→ TO-DO ITEM A
In the campaign news excerpt, rewrite the passage starting with "In historic 2020" and going on through "union workers’ rights.", changing "staunch advocate" to "steadfast champion".
→ TO-DO ITEM B
Translate this sentence from the campaign news excerpt into Spanish: "Sanders has long been a staunch advocate of union workers’ rights."
→ TO-DO ITEM C
Proceed with the campaign news excerpt from the point where it ends.

→ DOCUMENT SECTION
--

On Wednesday, Warren joined Democratic congressman Elijah Cummings to introduce the CARE Act, a comprehensive proposal that would treat the opioid crisis “like the public health emergency that it is.”
The bill would dedicate $100 billion in federal funding over the next 10 years, which Warren said is “what’s needed to make sure every single person gets the treatment they need”.
On Friday, Warren will visit Kermit, West Virginia, a small town located along the Kentucky-West Virginia border that has been hard-hit by the opioid epidemic.
Vox has a more detailed look on the plan here.
In historic 2020 news, Bernie Sanders’s presidential campaign has ratified a union contract, a first for a major-party presidential campaign.
In March, a majority of the campaign’s bargaining unit employees designated the United Food and Commercial Workers Local 400 to represent them as their exclusive bargaining representative.
“We are proud of our workers and proud to uphold Bernie’s commitment to collective bargaining rights and a strong labor movement,” said Faiz Shakir, campaign manager. “Together, we have achieved some of the strongest standards for campaign workers in history and set the bar higher for the next generation of campaigners.”
Sanders has long been a staunch advocate of union workers’ rights.
“What this union pulled off will change the way presidential campaigns are run in this country,” said Bianca Márquez, a member of the campaign’s digital team. “Representing a talented and diverse group of campaign staffers at the bargaining table and in a contract was no easy task, but we came together in support of one common goal: achieving the best contract possible and setting a new standard for the industry. As a member of the bargaining committee for the Bernie 2020 staff union, I could not be more proud of what we collectively accomplished.”
The move comes a day after the campaign unveiled sweeping new guidelines to combat sexual misconduct and discrimination.

--

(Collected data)
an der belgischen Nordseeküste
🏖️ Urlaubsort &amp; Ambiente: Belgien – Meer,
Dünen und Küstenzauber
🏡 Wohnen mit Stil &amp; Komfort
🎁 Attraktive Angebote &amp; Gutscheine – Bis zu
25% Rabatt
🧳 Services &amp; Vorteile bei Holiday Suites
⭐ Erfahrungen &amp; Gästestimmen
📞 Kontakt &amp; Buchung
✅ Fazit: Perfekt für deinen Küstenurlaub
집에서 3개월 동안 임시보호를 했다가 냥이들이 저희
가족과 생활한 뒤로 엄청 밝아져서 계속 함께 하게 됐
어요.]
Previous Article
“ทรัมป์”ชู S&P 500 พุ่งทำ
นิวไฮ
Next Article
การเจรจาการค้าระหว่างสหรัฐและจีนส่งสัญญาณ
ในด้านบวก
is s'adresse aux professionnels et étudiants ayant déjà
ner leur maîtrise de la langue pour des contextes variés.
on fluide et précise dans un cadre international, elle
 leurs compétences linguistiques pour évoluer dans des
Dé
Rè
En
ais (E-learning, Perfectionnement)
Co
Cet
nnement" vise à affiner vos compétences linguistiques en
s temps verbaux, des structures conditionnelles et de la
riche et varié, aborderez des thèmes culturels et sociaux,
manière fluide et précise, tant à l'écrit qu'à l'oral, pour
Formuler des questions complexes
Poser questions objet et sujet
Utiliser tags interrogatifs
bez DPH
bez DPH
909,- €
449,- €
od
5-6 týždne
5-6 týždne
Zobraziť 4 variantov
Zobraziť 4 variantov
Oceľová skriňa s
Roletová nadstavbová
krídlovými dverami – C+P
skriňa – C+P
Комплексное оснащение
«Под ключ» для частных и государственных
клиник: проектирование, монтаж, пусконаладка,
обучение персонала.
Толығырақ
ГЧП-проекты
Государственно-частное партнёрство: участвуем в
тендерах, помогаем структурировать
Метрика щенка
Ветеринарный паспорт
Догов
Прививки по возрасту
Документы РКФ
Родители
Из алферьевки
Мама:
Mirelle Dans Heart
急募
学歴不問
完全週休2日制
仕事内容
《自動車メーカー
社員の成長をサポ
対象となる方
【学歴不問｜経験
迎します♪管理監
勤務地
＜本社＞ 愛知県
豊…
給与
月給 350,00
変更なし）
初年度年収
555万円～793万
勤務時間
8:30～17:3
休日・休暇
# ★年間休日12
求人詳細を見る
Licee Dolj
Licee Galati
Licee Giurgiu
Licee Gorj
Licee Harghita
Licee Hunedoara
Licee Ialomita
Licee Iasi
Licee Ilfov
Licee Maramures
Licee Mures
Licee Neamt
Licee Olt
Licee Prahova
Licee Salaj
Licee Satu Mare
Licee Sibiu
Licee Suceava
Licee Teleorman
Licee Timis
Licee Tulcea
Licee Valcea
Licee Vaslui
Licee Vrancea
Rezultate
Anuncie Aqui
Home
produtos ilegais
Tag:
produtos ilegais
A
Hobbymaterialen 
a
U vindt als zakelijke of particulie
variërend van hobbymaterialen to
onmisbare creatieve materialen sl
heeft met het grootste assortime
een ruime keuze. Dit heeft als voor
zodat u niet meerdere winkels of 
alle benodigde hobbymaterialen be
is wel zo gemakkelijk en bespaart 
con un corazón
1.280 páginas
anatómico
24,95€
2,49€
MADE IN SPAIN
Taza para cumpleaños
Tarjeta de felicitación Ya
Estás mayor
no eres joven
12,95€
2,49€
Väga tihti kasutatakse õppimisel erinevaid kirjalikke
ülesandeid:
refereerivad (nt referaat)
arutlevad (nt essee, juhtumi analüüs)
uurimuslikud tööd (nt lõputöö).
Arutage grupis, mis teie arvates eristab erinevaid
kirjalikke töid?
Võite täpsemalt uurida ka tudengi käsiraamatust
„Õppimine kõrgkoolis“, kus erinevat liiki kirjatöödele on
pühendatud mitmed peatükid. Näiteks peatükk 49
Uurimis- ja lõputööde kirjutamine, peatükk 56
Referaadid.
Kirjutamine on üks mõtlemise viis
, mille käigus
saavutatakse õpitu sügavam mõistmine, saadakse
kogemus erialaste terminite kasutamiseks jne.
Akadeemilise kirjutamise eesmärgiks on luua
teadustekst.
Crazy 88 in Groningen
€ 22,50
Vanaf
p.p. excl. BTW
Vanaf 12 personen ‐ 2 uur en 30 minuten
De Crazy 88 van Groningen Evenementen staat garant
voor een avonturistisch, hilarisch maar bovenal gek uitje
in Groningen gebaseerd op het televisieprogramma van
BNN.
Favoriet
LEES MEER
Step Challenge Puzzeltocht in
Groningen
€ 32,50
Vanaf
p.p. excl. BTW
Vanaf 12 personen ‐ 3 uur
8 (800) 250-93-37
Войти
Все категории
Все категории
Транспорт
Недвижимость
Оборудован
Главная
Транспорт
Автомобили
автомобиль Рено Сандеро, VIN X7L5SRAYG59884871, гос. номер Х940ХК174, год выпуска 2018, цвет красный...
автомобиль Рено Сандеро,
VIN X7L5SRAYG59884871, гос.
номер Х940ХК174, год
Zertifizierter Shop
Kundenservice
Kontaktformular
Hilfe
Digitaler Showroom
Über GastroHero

--

→ ANSWER SECTION A
In historic 2020 news, Bernie Sanders’s presidential campaign has ratified a union contract, a first for a major-party presidential campaign.
In March, a majority of the campaign’s bargaining unit employees designated the United Food and Commercial Workers Local 400 to represent them as their exclusive bargaining representative.
“We are proud of our workers and proud to uphold Bernie’s commitment to collective bargaining rights and a strong labor movement,” said Faiz Shakir, campaign manager. “Together, we have achieved some of the strongest standards for campaign workers in history and set the bar higher for the next generation of campaigners.”
Sanders has long been a steadfast champion of union workers’ rights.

→ ANSWER SECTION B
Sanders ha sido durante mucho tiempo un firme defensor de los derechos de los trabajadores sindicalizados.

→ ANSWER SECTION C
On a similar note, at about this time every day during past administrations, reporters might tune in for a televised press briefing from the White House.
Not this White House. It has been a shocking 58 days without a formal White House briefing, according to a tally by CNN.
This is a record. Prior to that the longest stretch had been 42 days.
Trump is currently holding a cabinet meeting that is close to the press.
Just before the meeting the White House scrapped a scheduled photo-op that would have allowed reporters to question Trump on his assertion of executive privilege.
We’re going to pull away from the House hearing for just a minute and turn to the White House, where press secretary Sarah Huckabee Sanders gaggled with reporters after a Fox News Channel interview.
“I think it’s so absurd, this idea, that Congress doesn’t get to see the Mueller report,” she responded to a question about the the House Judiciary Committee’s forthcoming contempt vote, according to today’s pool reporter, the New York Post’s Nikki Schwab. “In fact, there’s a less redacted version of the Mueller report sitting there waiting on them to come and look at.”
She continued: “Chairman Nadler – take a minute to let this sink in – Chairman Nadler is asking the attorney general of the United States to break the law and commit a crime by releasing information that he knows he has no legal authority to have. It’s truly outrageous and absurd what the chairman is doing and he should be embarrassed by his behavior.”
A reporter asked, if there was any indication that the president would not like to see Mueller testify now that executive privilege has been asserted and is there any indication that Mueller might be asked to stay on and not leave in the next few days because of the assertion of executive privilege?
“I’m not aware of any requests like that,” Sanders said. “The president’s made his feeling on that very clear and the way that we see that is that this is over and just because the Democrats didn’t like the results doesn’t mean they get to re-do this process.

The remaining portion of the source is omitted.